Written by on August 4, 2015
Upgrades seek to stem 8% bus use drop

County bus ridership is falling rapidly, a trend Miami-Dade Transit officials say they plan to reverse by making the system clean, safe and reliable.

In May, weekday and weekend Metrobus boardings totaled 5,874,383, down 8.2% from May 2014.

This drop tracks national trends, said Karla Damian, Miami-Dade Transit public information officer.
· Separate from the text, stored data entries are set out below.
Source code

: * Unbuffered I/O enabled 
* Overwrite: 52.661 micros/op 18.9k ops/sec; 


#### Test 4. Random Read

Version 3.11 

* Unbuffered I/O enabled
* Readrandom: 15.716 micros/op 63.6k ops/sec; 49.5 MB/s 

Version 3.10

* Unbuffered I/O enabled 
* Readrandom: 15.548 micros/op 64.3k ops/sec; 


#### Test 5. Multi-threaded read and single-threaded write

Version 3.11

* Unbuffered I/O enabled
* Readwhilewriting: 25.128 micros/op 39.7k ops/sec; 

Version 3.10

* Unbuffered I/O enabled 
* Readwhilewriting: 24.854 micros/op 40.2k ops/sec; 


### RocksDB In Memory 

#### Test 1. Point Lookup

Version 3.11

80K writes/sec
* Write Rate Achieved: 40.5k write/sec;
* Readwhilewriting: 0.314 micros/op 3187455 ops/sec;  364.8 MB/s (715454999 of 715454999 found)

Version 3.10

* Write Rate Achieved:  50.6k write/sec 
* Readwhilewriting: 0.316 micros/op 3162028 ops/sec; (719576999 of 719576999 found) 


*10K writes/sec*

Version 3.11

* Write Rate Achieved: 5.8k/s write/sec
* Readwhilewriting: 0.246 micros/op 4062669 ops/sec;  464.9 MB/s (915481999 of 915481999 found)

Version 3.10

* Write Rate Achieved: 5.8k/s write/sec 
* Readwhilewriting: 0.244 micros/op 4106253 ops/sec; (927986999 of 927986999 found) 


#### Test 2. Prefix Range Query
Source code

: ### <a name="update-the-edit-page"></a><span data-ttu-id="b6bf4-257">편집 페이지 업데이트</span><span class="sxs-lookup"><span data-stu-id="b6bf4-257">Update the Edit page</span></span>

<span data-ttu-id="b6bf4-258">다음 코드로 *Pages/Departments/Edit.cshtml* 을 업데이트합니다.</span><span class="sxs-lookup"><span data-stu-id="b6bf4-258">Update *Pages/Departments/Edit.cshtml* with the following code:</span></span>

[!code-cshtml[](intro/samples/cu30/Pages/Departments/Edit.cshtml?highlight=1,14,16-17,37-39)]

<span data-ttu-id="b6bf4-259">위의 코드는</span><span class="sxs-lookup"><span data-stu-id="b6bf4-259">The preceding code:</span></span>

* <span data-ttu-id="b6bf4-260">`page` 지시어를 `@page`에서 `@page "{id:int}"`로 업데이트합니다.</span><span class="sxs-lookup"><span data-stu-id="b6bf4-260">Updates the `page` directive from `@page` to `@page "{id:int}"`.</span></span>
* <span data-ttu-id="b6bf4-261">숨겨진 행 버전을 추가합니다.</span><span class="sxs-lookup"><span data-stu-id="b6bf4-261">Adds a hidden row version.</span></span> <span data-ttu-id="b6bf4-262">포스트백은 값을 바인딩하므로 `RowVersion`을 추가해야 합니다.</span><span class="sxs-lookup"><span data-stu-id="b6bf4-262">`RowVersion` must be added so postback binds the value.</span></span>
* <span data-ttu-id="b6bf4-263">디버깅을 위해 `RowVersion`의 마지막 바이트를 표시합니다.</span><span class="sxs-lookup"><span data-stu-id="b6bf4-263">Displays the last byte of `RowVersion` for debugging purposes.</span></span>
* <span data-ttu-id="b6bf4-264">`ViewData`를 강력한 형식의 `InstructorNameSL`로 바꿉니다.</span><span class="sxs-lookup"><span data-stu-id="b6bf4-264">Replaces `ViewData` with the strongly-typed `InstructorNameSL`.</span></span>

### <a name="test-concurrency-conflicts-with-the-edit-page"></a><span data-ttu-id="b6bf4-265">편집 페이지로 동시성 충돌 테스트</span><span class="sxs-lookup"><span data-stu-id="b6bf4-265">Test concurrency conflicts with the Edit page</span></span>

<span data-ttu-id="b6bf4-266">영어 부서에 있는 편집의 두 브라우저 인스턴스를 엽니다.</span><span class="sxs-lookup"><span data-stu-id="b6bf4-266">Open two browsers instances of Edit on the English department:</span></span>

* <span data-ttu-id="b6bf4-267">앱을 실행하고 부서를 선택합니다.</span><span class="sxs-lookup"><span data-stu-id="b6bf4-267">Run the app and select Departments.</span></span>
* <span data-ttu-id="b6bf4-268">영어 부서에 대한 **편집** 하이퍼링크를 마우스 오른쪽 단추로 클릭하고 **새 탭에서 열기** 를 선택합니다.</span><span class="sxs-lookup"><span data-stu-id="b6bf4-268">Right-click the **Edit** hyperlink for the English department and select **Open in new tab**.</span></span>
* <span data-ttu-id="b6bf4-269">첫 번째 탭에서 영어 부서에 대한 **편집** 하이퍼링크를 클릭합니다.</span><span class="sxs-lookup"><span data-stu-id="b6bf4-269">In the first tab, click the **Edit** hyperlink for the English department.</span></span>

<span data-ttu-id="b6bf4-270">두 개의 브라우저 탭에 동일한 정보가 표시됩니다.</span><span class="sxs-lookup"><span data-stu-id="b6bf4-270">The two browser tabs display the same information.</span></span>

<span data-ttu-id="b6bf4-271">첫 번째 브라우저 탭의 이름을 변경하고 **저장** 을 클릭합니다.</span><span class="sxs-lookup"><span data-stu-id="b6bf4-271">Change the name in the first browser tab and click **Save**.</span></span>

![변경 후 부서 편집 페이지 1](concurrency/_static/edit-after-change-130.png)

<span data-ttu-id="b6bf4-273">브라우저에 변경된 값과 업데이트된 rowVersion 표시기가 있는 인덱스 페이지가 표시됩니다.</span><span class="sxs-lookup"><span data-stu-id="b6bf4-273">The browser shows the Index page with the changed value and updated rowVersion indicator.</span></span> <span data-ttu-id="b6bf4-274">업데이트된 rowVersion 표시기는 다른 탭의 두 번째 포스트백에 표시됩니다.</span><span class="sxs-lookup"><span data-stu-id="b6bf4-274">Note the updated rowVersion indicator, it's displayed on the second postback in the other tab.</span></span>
The American Public Transportation Association’s transit ridership report for the first quarter of 2015 shows that total bus ridership dipped 1.78% nationwide.
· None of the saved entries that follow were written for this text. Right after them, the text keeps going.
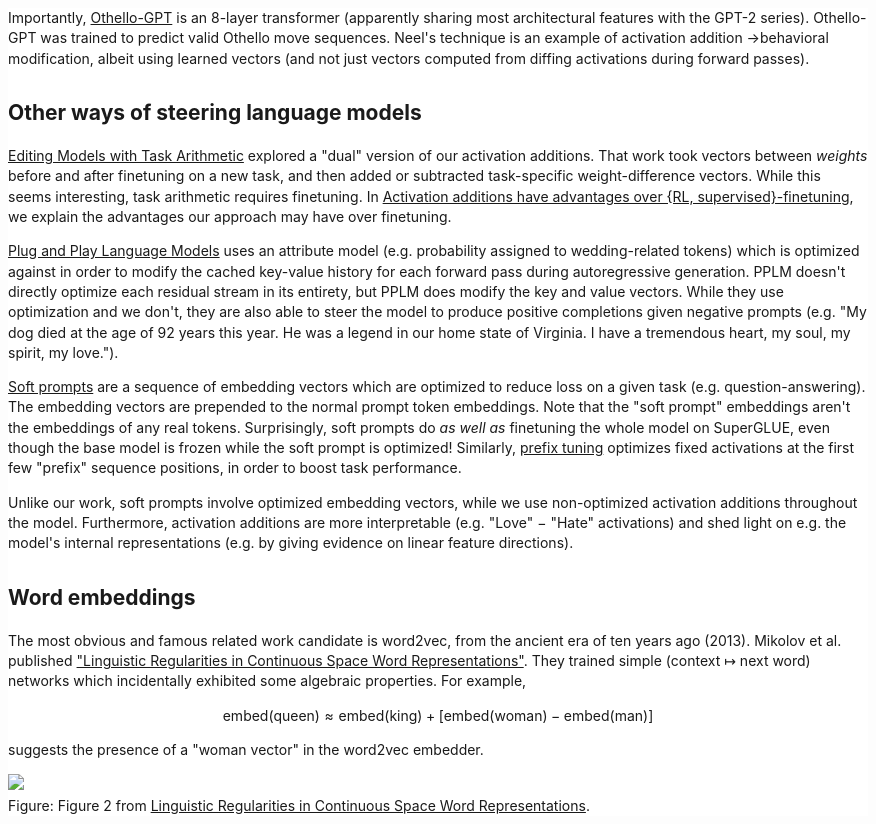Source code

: Importantly, [Othello-GPT](https://arxiv.org/abs/2210.13382) is an 8-layer transformer (apparently sharing most architectural features with the GPT-2 series). Othello-GPT was trained to predict valid Othello move sequences. Neel's technique is an example of activation addition $\to$behavioral modification, albeit using learned vectors (and not just vectors computed from diffing activations during forward passes).

## Other ways of steering language models

[Editing Models with Task Arithmetic](https://arxiv.org/abs/2212.04089) explored a "dual" version of our activation additions. That work took vectors between _weights_ before and after finetuning on a new task, and then added or subtracted task-specific weight-difference vectors. While this seems interesting, task arithmetic requires finetuning. In [Activation additions have advantages over {RL, supervised}-finetuning](/gpt2-steering-vectors#Activation-additions-have-advantages-over-RL-supervised-finetuning), we explain the advantages our approach may have over finetuning.

[Plug and Play Language Models](https://arxiv.org/abs/1912.02164) uses an attribute model (e.g. probability assigned to wedding-related tokens) which is optimized against in order to modify the cached key-value history for each forward pass during autoregressive generation. PPLM doesn't directly optimize each residual stream in its entirety, but PPLM does modify the key and value vectors. While they use optimization and we don't, they are also able to steer the model to produce positive completions given negative prompts (e.g. "My dog died at the age of 92 years this year. He was a legend in our home state of Virginia. I have a tremendous heart, my soul, my spirit, my love.").

[Soft prompts](https://arxiv.org/abs/2104.08691) are a sequence of embedding vectors which are optimized to reduce loss on a given task (e.g. question-answering). The embedding vectors are prepended to the normal prompt token embeddings. Note that the "soft prompt" embeddings aren't the embeddings of any real tokens. Surprisingly, soft prompts do _as well as_ finetuning the whole model on SuperGLUE, even though the base model is frozen while the soft prompt is optimized! Similarly, [prefix tuning](https://arxiv.org/abs/2101.00190) optimizes fixed activations at the first few "prefix" sequence positions, in order to boost task performance.

Unlike our work, soft prompts involve optimized embedding vectors, while we use non-optimized activation additions throughout the model. Furthermore, activation additions are more interpretable (e.g. "Love" − "Hate" activations) and shed light on e.g. the model's internal representations (e.g. by giving evidence on linear feature directions).

## Word embeddings

The most obvious and famous related work candidate is word2vec, from the ancient era of ten years ago (2013). Mikolov et al. published ["Linguistic Regularities in Continuous Space Word Representations"](https://scholar.google.com/scholar?cluster=2584655260765062813&hl=en&as_sd$t=7$,39). They trained simple (context $\mapsto$ next word) networks which incidentally exhibited some algebraic properties. For example,

$$
\textrm{embed(queen)}\approx \textrm{embed(king)}+\left[\textrm{embed(woman)}-\textrm{embed(man)}\right]
$$

suggests the presence of a "woman vector" in the word2vec embedder.

![](https://assets.turntrout.com/static/images/posts/olxff6ovpe61is3c3edg.avif)
<br/>Figure: Figure 2 from [Linguistic Regularities in Continuous Space Word Representations](https://scholar.google.com/scholar?cluster=2584655260765062813&hl=en&as_sd$t=7$,39).


[^2]: We are not the first to steer language model behavior by adding activation vectors to residual streams. However, we are the first to do so without using SGD to find the vectors. Our "activation addition" methodology enables much faster feedback loops than optimization-based activation vector approaches.
[^3]: While there might be nonlinear components to the steering vectors we add to the model, we're fascinated that a linear approach works so well.
[^4]: GPT-2's byte-pair encoding tokenizer _often_ begins tokens with a space. For example, the prompt "I like weddings" is tokenized \[`I`, `like`, `weddings`\]. So, it's cleaner when we prompt the model with “ weddings” (tokenizes to `weddings`) than for us to prompt "Weddings" (tokenizes to \[`W`, `edd`, `ings`\]).
[^5]: Space tokens seem to work best, while the end-of-text token works poorly.
[^12]: Several slight variations on this Eiffel Tower prompt didn't work nearly as well, for unclear reasons.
In our world-class city the transportation system must be dependable for all, said Alice Bravo, county transit director. “It’s a quality of life issue so we want to make sure we provide a high livability for the community,” she told Miami Today this week.
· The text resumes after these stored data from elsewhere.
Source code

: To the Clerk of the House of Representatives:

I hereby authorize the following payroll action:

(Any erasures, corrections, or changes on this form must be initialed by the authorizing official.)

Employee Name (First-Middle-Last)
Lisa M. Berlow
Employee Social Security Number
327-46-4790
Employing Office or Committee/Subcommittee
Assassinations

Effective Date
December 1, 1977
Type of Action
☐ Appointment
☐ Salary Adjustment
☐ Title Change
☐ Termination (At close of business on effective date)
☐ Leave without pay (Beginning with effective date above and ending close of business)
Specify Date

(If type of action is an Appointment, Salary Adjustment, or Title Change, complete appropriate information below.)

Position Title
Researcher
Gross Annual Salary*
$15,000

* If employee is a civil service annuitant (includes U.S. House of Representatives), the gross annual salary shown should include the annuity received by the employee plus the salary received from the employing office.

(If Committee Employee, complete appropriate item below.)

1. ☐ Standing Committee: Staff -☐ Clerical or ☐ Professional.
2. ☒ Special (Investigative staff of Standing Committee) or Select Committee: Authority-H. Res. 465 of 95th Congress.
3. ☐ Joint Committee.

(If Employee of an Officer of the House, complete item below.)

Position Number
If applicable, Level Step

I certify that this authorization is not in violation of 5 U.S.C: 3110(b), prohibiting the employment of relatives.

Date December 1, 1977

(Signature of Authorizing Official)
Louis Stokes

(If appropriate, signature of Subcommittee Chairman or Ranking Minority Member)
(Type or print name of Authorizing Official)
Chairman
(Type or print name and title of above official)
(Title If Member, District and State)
To that end, she said her department will analyze bus service and take remedial measures, including sending surveys to learn why people aren’t riding, streamlining routes, focusing on maintenance and possibly adding shelters and sidewalks.

Additionally, Ms. Bravo cited new buses en route. The system received 35 in December and is to get 43 more in a few months. State and federal grants helped upgrade the fleet.

“At the end of the day, the only way to eliminate traffic congestion is for people to use public transportation,” she said. “We have a great bus system and it could work for a lot of people.”

It’s possible, she said, some residents don’t know about it. “I’d like to get some testimonials out there so others can hear about those who use the bus, have been able to get rid of their cars and are seeing substantial savings.”

County bus ridership has fallen for a number of reasons, Ms. Bravo said, including people using new free trolley options that cities and towns are offering.

5 Responses to Upgrades seek to stem 8% bus use drop

  1. DC Copeland

    August 5, 2015 at 11:22 am

    Wouldn’t it be ironic if the only thing needed to get more people riding buses was a change in attitude instead of a change in buses? You know, instead of spending millions on new buses, the only thing needed was getting bus drivers to smile, to be helpful instead of surly.

  2. B

    August 5, 2015 at 12:26 pm

    The best short-term thing to do is get real time bus tracking up ASAP (translation: NOW!!!) and replace the 70% of busses which are beyond their useful life spans. 43 busses is not quite 70% of the fleet…. This needs to take 1 year, not 10!

    Then, get most of those busses in dedicated BUS/Taxi/Emergency LANES. This needs to be done in 2-5 years, not 10-20. No matter how nice and reliable the busses are, nobody will leave their car behind if the bus just gets stuck in the same traffic. AND it makes stops. AND you have to walk too. The point of a mass transit system is to avoid the traffic in the first place and save time and frustration.

    Finally, the long term goal should be to have RAIL on all long-haul regional corridors, and use busses mainly to fill in the gaps.

    • gotchaMIAMI

      August 6, 2015 at 2:31 pm

      All great points that fall on deaf ears of our sleazy politicians. They would rather line their pockets to make Marlins Park happen but can care less about the more important things the community needs.

  3. orlando

    August 6, 2015 at 7:43 am

    Could cheap gas also be part of the reason for the drop in ridership? I remember a couple years ago I actually tried the metro and the bicycle-metro option, but when gas prices started to drop there went my incentive to inconvenience myself through public transport. Unless my cost of driving became prohibiting, more than likely I will continue adding to the density of the streets in Miami. Hate to say this myself as a driver but, will someone ever propose to artificially increase (tax) gas prices? If I was guaranteed that the extra revenue would be used strictly to improve transportation in the city (e.g. fixing streets, improving bus/rail services) I’d consider voting my convenience out of existence. We humans are kind of funny that way. We don’t give up convenience for intangibles such as environmental or other greater good without a tangible reward or a comparable reduction in personal pain.